O regresso de Paulo Rocha e os nossos paraísos perdidos

O cinema de Paulo Rocha está de volta ao mercado Hoje e amanhã Jorge Silva Melo apresenta "O Rio do Ouro" no Cinema Ideal

Em meados de 2015, Paulo Rocha regressou à atualidade do cinema português com a reedição em DVD das suas duas primeiras longas-metragens: Os Verdes Anos (1963) e Mudar de Vida (1966). Na altura, tais redescobertas aconteceram a par da estreia de Se Eu Fosse Ladrão, Roubava, derradeiro filme do cineasta (falecido a 29 de Dezembro de 2012, contava 77 anos). Agora, sempre com chancela da distribuidora Midas Filmes, este último título vai ser lançado em DVD, em simultâneo com O Rio do Ouro (1998), em cópia restaurada nos laboratórios da Cinemateca Portuguesa.

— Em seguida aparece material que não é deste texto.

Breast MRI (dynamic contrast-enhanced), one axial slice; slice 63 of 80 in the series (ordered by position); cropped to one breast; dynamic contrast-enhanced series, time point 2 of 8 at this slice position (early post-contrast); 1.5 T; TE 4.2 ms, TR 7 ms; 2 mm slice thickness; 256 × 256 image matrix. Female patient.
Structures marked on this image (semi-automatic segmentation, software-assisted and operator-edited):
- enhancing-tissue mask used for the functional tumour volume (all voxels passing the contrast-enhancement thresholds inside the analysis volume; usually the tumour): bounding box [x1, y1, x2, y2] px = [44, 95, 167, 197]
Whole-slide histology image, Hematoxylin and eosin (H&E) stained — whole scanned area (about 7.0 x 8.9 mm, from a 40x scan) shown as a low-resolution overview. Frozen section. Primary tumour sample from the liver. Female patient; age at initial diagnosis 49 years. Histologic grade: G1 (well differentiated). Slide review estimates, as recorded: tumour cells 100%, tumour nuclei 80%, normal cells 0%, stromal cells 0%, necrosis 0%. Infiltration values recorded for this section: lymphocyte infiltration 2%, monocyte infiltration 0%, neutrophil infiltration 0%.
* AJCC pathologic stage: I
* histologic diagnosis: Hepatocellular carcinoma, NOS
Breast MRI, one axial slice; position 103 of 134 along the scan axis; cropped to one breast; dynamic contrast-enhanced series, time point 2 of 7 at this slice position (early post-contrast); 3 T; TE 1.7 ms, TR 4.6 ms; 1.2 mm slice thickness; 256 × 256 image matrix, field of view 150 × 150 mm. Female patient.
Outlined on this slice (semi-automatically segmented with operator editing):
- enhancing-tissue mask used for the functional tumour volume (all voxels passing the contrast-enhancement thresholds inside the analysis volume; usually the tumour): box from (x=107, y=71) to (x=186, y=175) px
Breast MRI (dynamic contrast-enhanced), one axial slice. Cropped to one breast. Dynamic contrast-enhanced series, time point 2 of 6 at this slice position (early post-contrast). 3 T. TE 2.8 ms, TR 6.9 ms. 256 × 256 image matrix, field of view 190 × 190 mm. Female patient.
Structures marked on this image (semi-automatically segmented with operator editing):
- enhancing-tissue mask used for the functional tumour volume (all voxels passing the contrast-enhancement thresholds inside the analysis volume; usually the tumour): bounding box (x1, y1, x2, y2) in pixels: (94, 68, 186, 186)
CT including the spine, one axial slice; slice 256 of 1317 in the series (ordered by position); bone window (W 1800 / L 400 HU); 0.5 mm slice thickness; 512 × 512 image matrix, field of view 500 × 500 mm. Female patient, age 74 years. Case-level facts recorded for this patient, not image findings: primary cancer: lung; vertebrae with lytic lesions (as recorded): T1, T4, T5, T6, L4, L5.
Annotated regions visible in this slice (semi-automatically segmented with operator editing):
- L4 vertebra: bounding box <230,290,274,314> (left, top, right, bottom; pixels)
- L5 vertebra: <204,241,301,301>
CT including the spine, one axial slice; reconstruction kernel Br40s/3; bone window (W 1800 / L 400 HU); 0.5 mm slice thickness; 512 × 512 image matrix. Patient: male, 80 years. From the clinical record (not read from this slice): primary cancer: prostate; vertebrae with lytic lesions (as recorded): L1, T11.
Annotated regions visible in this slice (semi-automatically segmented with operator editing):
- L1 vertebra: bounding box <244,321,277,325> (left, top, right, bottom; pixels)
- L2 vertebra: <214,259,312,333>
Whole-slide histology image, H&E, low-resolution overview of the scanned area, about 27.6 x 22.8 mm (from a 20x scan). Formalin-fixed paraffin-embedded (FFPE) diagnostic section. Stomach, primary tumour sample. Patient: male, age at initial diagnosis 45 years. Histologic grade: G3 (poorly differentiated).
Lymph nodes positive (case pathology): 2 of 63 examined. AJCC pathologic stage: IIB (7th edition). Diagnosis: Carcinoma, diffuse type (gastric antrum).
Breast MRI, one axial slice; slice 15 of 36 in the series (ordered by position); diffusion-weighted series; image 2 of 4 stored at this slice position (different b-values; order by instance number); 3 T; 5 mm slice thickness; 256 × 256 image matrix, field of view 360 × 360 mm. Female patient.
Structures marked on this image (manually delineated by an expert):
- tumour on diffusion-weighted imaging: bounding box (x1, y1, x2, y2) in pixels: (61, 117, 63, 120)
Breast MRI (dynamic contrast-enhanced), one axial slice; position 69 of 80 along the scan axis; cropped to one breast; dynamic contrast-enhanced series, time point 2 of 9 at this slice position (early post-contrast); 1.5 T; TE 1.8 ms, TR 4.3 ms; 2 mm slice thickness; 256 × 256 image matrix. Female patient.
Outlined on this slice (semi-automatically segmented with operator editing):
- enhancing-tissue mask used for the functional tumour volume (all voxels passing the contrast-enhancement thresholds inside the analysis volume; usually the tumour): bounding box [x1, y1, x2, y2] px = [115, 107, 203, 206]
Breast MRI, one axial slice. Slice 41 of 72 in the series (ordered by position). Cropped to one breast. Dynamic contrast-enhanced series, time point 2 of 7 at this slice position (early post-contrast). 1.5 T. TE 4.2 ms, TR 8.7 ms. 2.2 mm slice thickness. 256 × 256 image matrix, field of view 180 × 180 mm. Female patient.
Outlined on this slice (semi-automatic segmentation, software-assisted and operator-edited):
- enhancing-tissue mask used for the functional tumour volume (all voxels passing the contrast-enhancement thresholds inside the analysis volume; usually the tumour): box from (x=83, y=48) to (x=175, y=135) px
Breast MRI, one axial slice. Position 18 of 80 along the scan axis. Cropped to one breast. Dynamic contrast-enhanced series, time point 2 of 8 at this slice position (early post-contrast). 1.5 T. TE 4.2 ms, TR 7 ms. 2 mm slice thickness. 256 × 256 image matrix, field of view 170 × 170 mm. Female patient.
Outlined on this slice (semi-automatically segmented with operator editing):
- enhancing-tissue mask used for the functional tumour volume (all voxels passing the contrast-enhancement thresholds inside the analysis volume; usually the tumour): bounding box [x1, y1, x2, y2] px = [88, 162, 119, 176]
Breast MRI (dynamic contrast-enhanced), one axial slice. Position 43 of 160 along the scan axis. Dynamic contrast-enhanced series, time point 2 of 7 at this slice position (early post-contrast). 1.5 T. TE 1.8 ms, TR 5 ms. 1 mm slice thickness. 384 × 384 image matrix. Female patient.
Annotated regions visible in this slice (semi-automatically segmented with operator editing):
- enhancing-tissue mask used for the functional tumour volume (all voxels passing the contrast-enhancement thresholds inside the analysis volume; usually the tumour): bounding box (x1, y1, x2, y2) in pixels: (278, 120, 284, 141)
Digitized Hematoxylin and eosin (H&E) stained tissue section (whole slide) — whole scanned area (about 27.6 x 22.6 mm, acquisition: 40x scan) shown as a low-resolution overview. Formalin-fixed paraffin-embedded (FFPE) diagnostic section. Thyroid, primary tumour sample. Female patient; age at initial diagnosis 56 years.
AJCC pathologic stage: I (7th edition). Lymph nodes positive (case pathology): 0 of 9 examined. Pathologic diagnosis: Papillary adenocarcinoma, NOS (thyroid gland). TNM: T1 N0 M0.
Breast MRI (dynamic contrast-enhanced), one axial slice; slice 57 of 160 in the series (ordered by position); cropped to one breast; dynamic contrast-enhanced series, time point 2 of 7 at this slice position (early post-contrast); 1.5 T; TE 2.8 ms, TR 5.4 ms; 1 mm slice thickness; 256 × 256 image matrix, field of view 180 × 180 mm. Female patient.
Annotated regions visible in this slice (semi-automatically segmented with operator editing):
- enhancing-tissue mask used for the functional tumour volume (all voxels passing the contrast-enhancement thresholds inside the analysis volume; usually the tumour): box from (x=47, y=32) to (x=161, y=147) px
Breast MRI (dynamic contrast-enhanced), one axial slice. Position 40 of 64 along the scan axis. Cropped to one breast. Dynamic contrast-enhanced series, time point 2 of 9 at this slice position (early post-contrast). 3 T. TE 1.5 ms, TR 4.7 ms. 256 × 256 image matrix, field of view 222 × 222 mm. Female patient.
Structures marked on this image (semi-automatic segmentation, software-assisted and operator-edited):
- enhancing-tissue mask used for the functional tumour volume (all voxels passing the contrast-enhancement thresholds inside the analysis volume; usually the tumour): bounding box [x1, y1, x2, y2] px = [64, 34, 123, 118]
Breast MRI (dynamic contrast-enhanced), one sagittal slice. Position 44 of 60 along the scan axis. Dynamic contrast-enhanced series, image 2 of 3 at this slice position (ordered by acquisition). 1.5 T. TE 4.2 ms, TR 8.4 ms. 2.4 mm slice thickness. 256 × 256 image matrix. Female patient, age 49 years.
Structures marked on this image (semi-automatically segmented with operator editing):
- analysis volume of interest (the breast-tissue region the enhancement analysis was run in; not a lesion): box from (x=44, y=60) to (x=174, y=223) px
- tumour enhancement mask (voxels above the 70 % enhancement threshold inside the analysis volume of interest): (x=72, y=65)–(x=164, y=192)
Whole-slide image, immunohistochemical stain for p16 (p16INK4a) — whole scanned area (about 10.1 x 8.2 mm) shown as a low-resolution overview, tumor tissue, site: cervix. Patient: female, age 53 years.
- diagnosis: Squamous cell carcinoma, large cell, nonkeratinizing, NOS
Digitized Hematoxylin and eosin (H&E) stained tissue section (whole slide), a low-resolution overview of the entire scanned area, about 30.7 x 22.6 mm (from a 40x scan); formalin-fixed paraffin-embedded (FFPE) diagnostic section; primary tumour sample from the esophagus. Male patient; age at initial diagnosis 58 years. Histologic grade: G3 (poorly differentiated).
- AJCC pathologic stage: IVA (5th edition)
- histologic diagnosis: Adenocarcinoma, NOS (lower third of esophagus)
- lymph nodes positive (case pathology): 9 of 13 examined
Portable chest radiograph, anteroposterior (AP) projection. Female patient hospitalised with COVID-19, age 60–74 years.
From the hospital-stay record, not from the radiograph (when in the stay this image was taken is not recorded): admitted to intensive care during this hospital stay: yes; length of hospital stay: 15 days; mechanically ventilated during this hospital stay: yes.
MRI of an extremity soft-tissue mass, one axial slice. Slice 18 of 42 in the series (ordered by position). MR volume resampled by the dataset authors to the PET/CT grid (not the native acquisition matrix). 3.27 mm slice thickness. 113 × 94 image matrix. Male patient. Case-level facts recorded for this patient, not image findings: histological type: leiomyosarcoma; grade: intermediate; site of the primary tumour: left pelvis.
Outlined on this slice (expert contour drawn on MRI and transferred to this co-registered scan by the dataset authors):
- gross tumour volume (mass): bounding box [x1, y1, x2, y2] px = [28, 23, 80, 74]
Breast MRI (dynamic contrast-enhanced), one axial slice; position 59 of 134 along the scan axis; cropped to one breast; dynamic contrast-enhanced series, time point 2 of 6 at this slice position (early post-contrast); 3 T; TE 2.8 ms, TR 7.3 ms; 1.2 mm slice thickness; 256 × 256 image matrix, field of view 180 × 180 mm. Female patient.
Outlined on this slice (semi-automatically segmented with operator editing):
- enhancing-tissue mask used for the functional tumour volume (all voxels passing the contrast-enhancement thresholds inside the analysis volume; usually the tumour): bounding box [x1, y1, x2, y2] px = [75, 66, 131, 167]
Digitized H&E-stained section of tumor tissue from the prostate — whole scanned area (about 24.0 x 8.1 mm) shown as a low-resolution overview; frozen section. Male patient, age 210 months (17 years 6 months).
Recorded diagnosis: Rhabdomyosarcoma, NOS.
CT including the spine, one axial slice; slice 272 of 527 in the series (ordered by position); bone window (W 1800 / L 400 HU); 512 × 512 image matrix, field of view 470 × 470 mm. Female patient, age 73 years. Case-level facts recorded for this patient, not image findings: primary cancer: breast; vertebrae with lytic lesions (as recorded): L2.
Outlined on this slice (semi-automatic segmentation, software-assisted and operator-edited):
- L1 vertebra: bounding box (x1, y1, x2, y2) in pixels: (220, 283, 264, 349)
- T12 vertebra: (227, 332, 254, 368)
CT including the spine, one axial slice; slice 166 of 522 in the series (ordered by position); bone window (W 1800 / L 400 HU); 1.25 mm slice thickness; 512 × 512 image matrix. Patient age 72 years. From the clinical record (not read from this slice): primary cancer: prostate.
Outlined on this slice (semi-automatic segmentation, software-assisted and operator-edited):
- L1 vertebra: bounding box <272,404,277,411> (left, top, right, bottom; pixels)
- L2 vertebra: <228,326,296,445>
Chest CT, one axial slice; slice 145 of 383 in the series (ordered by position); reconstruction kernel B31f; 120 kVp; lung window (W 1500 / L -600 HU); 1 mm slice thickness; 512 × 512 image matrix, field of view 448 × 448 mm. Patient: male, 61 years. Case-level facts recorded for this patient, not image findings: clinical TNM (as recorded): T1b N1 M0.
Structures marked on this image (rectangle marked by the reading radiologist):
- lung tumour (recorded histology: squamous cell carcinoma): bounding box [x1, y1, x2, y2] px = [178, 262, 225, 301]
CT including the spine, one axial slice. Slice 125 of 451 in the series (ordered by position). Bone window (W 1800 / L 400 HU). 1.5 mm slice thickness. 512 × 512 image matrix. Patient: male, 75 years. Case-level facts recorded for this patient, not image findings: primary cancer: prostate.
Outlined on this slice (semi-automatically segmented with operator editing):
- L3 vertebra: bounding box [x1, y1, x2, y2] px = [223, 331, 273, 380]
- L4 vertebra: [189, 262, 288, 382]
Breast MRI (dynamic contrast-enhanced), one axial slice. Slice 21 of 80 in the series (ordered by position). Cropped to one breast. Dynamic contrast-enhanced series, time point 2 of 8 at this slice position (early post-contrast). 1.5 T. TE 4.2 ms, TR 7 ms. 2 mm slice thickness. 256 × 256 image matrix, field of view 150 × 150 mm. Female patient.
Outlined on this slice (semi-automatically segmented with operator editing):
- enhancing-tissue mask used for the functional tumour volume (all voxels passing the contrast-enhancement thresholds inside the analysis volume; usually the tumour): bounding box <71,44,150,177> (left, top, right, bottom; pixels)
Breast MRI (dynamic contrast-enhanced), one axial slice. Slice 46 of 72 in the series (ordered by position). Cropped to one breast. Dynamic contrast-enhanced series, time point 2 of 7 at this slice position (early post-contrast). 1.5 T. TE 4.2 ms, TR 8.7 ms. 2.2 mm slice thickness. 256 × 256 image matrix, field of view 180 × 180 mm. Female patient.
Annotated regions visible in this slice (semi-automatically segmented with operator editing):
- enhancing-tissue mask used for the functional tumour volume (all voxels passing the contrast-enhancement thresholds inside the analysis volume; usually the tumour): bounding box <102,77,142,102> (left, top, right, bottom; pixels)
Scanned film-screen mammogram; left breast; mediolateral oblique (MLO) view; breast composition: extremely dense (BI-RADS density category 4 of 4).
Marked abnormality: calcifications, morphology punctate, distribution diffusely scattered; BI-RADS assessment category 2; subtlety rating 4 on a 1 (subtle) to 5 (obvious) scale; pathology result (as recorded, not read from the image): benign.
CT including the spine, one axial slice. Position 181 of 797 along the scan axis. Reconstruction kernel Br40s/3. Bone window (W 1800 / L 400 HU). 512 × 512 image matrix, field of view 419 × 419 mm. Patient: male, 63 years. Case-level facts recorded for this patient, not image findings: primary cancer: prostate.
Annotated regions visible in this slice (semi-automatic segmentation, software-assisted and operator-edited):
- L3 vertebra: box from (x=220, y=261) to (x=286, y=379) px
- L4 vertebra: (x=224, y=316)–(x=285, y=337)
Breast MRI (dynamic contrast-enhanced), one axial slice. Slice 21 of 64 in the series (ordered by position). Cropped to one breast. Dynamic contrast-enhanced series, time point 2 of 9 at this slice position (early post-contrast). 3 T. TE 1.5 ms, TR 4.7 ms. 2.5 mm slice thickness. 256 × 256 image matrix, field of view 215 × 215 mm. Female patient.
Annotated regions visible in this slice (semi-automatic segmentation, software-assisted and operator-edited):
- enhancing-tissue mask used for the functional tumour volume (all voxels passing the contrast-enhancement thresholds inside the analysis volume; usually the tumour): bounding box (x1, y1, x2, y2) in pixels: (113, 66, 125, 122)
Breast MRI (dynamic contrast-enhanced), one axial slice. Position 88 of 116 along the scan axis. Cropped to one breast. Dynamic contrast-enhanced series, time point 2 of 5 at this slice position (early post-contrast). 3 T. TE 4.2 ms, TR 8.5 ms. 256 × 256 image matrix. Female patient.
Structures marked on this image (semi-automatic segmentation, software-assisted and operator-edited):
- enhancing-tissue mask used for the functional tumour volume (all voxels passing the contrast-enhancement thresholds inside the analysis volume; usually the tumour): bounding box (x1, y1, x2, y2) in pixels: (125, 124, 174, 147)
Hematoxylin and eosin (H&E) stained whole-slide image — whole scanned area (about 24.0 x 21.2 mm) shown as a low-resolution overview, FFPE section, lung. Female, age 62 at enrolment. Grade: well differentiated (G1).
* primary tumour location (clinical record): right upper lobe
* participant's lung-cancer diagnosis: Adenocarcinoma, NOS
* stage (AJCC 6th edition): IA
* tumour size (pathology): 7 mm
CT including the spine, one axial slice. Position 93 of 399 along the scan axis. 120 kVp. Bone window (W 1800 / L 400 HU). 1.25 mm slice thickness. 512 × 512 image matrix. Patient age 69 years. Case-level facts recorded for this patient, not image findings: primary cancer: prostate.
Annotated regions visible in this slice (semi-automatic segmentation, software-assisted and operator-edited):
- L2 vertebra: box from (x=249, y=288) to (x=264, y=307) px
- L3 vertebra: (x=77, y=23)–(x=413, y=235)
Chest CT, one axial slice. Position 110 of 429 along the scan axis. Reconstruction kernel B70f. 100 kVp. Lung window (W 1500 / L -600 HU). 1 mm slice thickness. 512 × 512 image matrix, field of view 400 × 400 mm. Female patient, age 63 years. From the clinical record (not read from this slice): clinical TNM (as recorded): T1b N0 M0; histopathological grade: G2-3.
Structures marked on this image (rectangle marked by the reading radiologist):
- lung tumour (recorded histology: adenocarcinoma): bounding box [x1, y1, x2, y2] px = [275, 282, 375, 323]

O reencontro com O Rio do Ouro (que estará em exibição no cinema Ideal até 20 de Abril) torna possível reavaliar um trabalho que será, por certo, dos menos consensuais da obra de Rocha, mas também um dos mais significativos para compreendermos a dinâmica do seu tão peculiar romanesco.


Não foi, obviamente, por acaso que O Rio do Ouro suscitou os mais diversos paralelismos com as histórias de amores funestos que encontramos na prosa de Camilo Castelo Branco e, por emblemática cumplicidade, na filmografia de Manoel de Oliveira. Dir-se-ia que a teia de paixões, sangue e morte que se vai consolidando em O Rio do Ouro começa por ser um ajuste de contas com todo esse imaginário de desencanto e crueldade que, no limite, corresponde ao pressentimento das contradições do ser português.


Por alguma razão, o cineasta coloca as personagens dilaceradas de O Rio do Ouro em cenários cujo contundente realismo apela a qualquer coisa de artificioso e mágico em que, por vezes com alguma ironia, detetamos um continuado assombramento. Nesse aspecto, é essencial sublinhar o contributo da notável direção fotográfica de Elso Roque, a par do regresso de Isabel Ruth, singular atriz do cinema português cuja carreira começou, justamente, com Os Verdes Anos.


Tendo estreado depois da morte de Paulo Rocha, Se Eu Fosse Ladrão, Roubava foi inevitavelmente encarado como um filme-testamento. Não há nada de fúnebre em tal reconhecimento, uma vez que o cineasta o organizou, claramente, como um balanço de vida, a meio caminho entre a confissão biográfica e a celebração feliz do cinema como espetáculo para além da vida.


O ponto de partida é o labirinto de memórias da própria família e, muito em particular, a miragem obsessiva do Brasil vivida pelo pai do cineasta - vivida e concretizada, uma vez que para lá partiu no começo do século XX, procurando um paraíso perdido que nem ele saberia nomear. Tal impulso ecoa na trajetória pessoal de Rocha, primeiro com o período de formação em Paris, depois na longa permanência em terras do Japão, país que, através das memórias do escritor Wenceslau de Moraes, surge de forma exuberante no belíssimo A Ilha dos Amores (1982), porventura o título central da obra de Rocha.

Se Eu Fosse Ladrão, Roubava evoca esse vaivém geográfico e cultural através de um olhar tão minucioso quanto lúdico (nem sempre preocupado em respeitar a ordem fria das cronologias). Os vários extratos de filmes do próprio autor funcionam como capítulos reinventados de uma história que, sendo pessoal, é também visceralmente coletiva - um pouco como quem viaja entre o ser e o não ser português.


Escusado será dizer que este tipo de interrogações tem marcado alguns momentos emblemáticos do cinema português, desde a obra monumental de Oliveira até títulos recentes de Pedro Costa (Cavalo Dinheiro) ou Miguel Gomes (As Mil e uma Noites). Nesta medida, reencontrar agora o trabalho de Paulo Rocha é também revisitar as feridas da nossa identidade e, aqui e ali, as alegrias com que resgatamos as suas dores.